Monday, April 30, 2012

The Avengers

CAST:  Tony Stark (Robert Downey),  Cris Hemsworth (Thor), Cris Evans (Captain America), Samuel L. Jackson (Nick Fury), Mark Ruffalo (Dr. Bruce Banner/The Hulk), Jeremy Renner (Hawkeye), Scarlett Johansson (Natasha/Black Widow), Don Cheadle (Col James Rhodes), Tom Hiddleston (Loki), Clark Gregg (Agent Coulson), Stellan Skarsgard ( Professor Erik Selvig), Cobie Smulders (Agent Maria Hill), Gwyneth Paltrow (Pepper Potts); DIRECTOR: Joss Whedon; SCREENWRITER:  Joss Whedon, Zac Penn (based on Marvel Comics Superhero Team, sixth installment of Marvel Cinematic Universe); PRODUCER: Marvel Studios;  EDITOR: Jeffrey Ford & Lisa Lassek; MUSICAL DIRECTOR: Alan Silvestri; GENRE:   Action, Adventure, Science Fiction; Fantasy; CINEMATOGRAPHER: Seamus McGarvey ; DISTRIBUTOR Walt Disney; LOCATION: USA; RUNNING TIME: 142 minutes

Technical Assessment:  4
Moral Assessment:  3.5
Cinema rating:  For viewers 14 years old and above
       
Nick Fury (Samuel Jackson), director of the international peacekeeping agency SHIELD, recruits Iron Man (Robert Downey, Jr.), Hulk (Mark Ruffalo), Thor (Chris Hemsworth), Captain America (Chris Evans), Hawkeye (Jeremy Renner), and Black Widow (Scarlett Johansson) to form the superhero team of a lifetime that will take on Loki (Tom HIddleston), the brother of Thor.  Loki suddenly materializes at the SHIELD headquarters to steal the Tessaract, the device that will enable him to open a portal in the skies through which evil metal monsters will enter to attack Earth.  Loki, of course, wants total control of the planet, and so begins to wreak havoc on Manhattan, in New York.     

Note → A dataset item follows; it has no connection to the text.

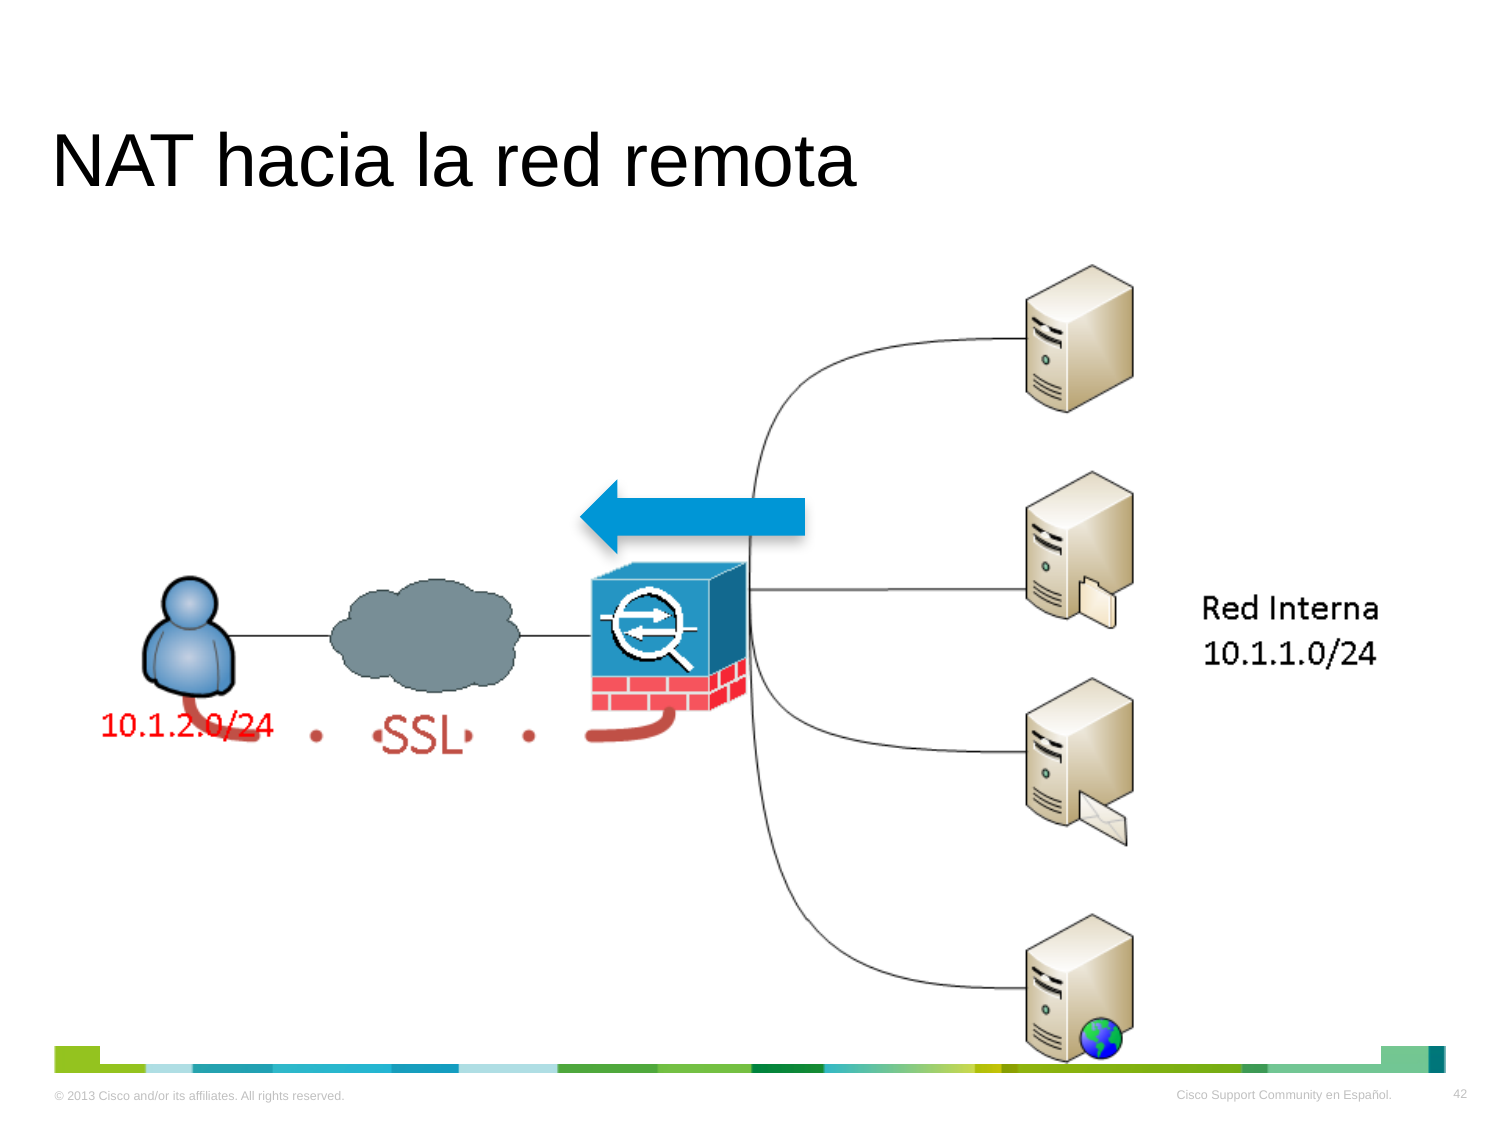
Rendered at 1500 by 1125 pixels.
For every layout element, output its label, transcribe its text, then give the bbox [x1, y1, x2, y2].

picture [54, 263, 1446, 1073]
title NAT hacia la red remota [37, 70, 1447, 209]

What happens when you have too many cooks in the kitchen?  As the saying goes, too many cooks spoil the brew, right?  But what happens when you get together six superheroes to fight one villain from out of this world?  Superheroes = superegos.  So, first, a clash of egos, which may begin with words and escalate into actual fisticuffs and then metal clashing against metal, as in Thor’s hammer banging Captain America’s shield and vice versa.   In the movies, that is great entertainment.  Outside of Loki (who looks like a greasy-haired druid, although too clean shaven to appear menacing) it’s hard to tell who’ll emerge as another villain, what with all the superheroes’ superpowers!  It’s a really super-super strangely enjoyable freak show and you’d be hard put to decide which freak to root for.  How can you not be amused, for example, by the exchange between Captain America and Iron Man.  CA mocks IM who’d be nothing without his armor; IM with characteristic braggadocio quips that without his suit he’d be a “genius, playboy, billionaire”.  CM glumly declares what is needed is a hero; IM blurts out, “A hero?  Like you?  You’re a laboratory experiment!  Everything special about you comes from a bottle!”

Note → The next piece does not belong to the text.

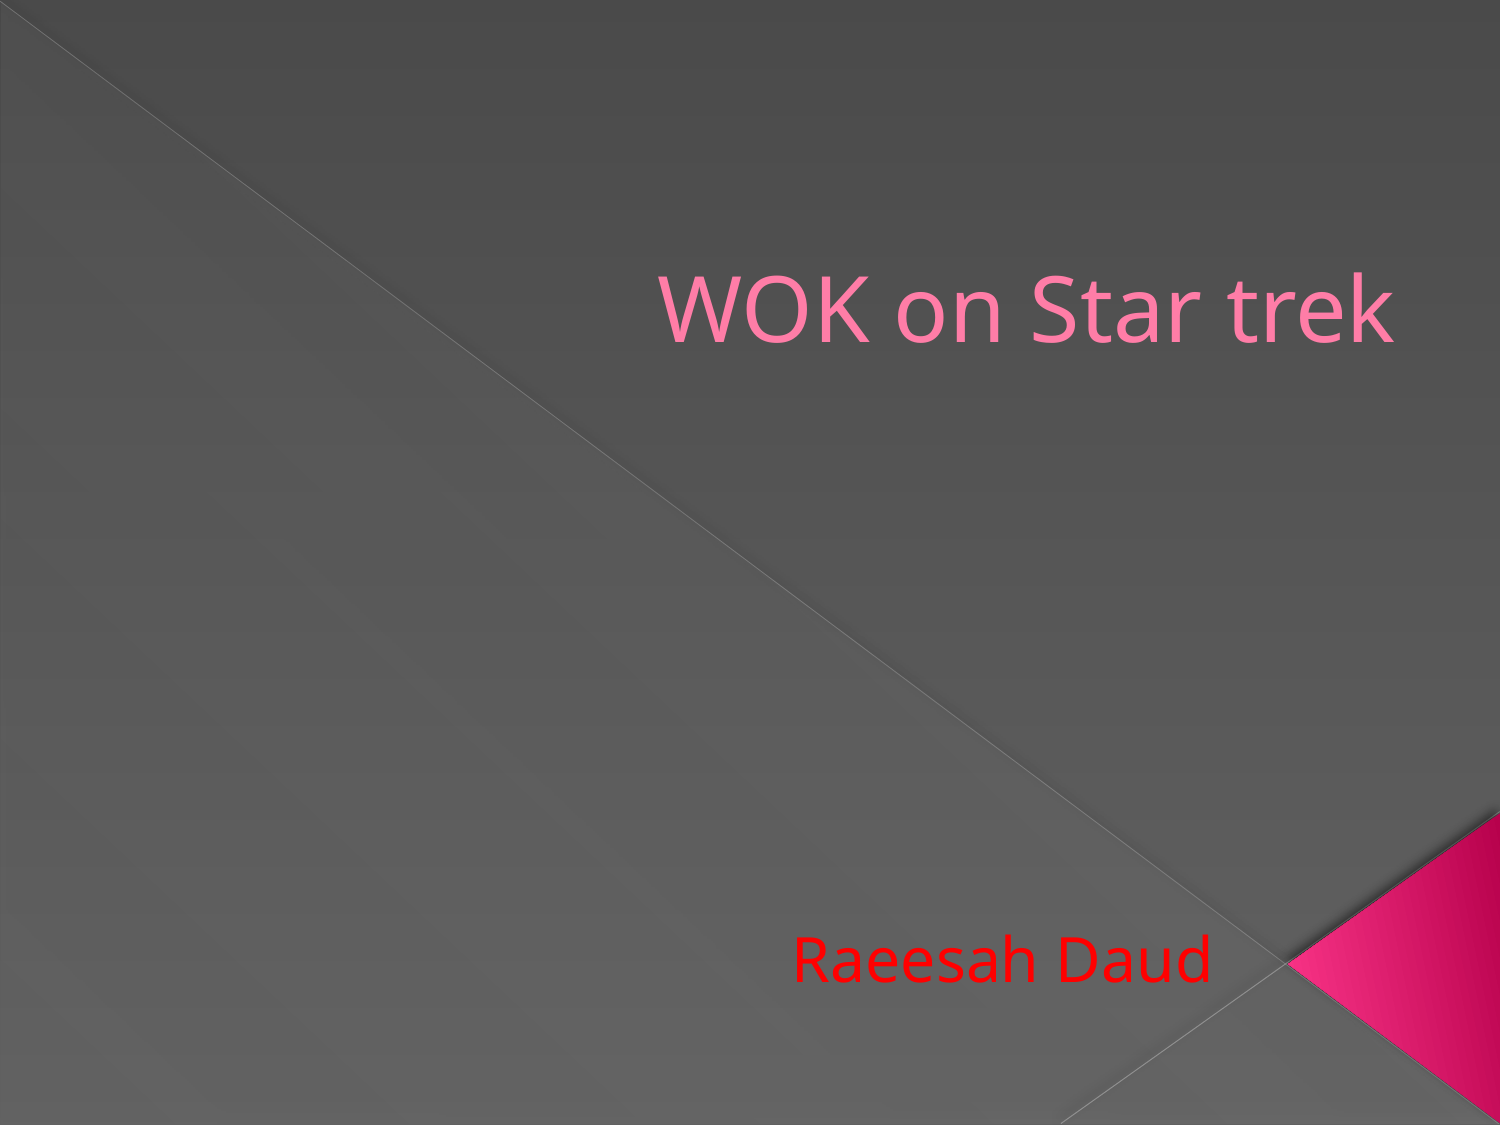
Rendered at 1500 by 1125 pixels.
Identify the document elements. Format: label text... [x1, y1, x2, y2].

Don’t expect a movie of this type to have much of a plot; with six superheroes kicking ass, a meaty plot would just be a distraction.  What director and writer Joss Wheadon does here is use the formulaic plot as a board on which to pin his characters and action sequences.  It’s a good vs. evil story and we all know who’ll win in the end.  But how the good will win is the challenge that will showcase Wheadon’s directorial talents.  Wheadon is able to delineate the hero-characters admirably, which may be the main reason not one of them emerges as the super-superhero; all are allowed to shine according to their nature and they come out equally victorious in the end.  Even Black Widow who possesses no superhuman qualities turns out to deliver more punches with her bare hands than any of the guys, precisely because she’s got no magical props to lean on.

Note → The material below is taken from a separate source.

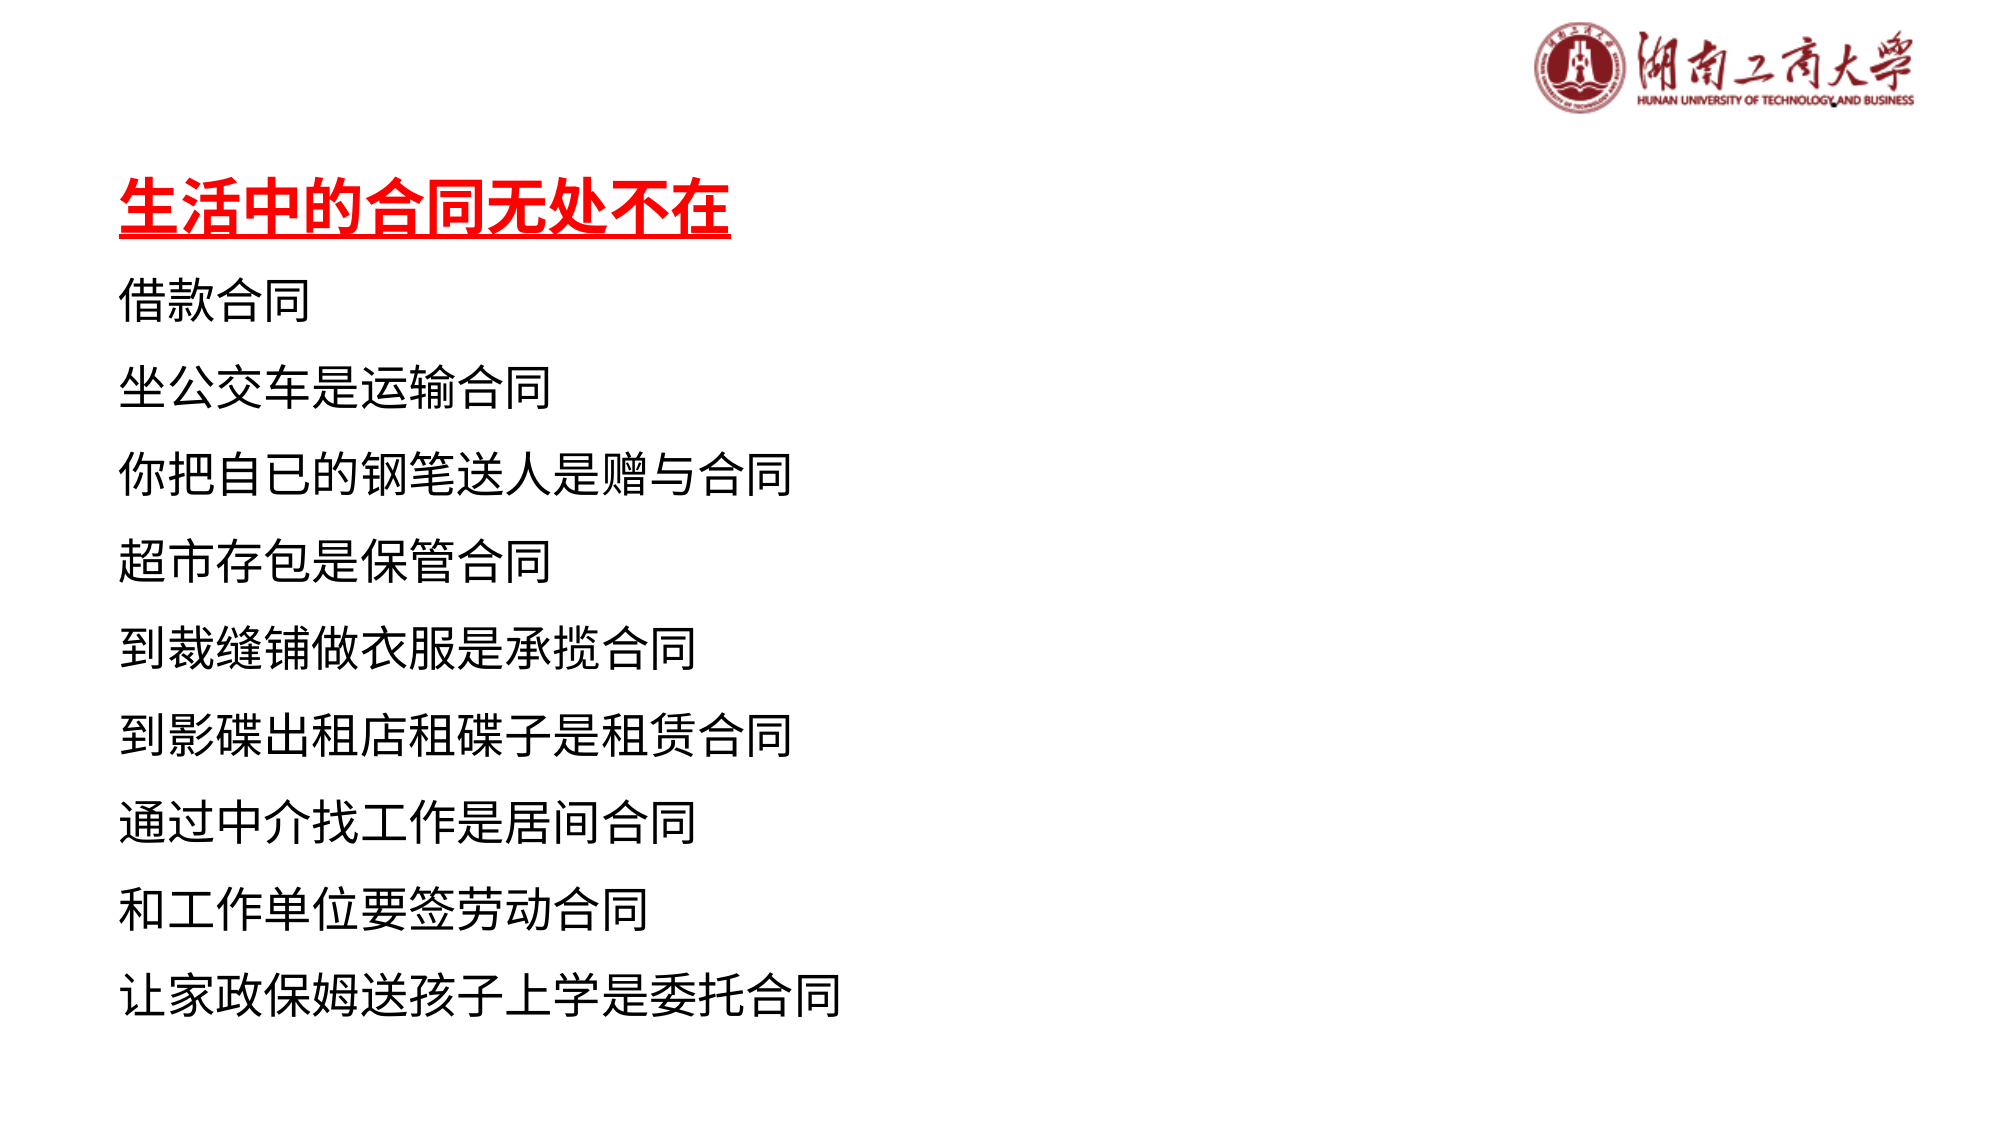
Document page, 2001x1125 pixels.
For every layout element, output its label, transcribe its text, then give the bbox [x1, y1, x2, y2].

The Avengers delivers a message that upholds teamwork as the essence of the war against evil.  And it scores high because it explodes with stunt after stunt but doesn’t take itself too seriously.  It’s a good show, it doesn’t tax your emotions, and it’s even unexpectedly funny at times—especially what it does to the megalomaniac villain.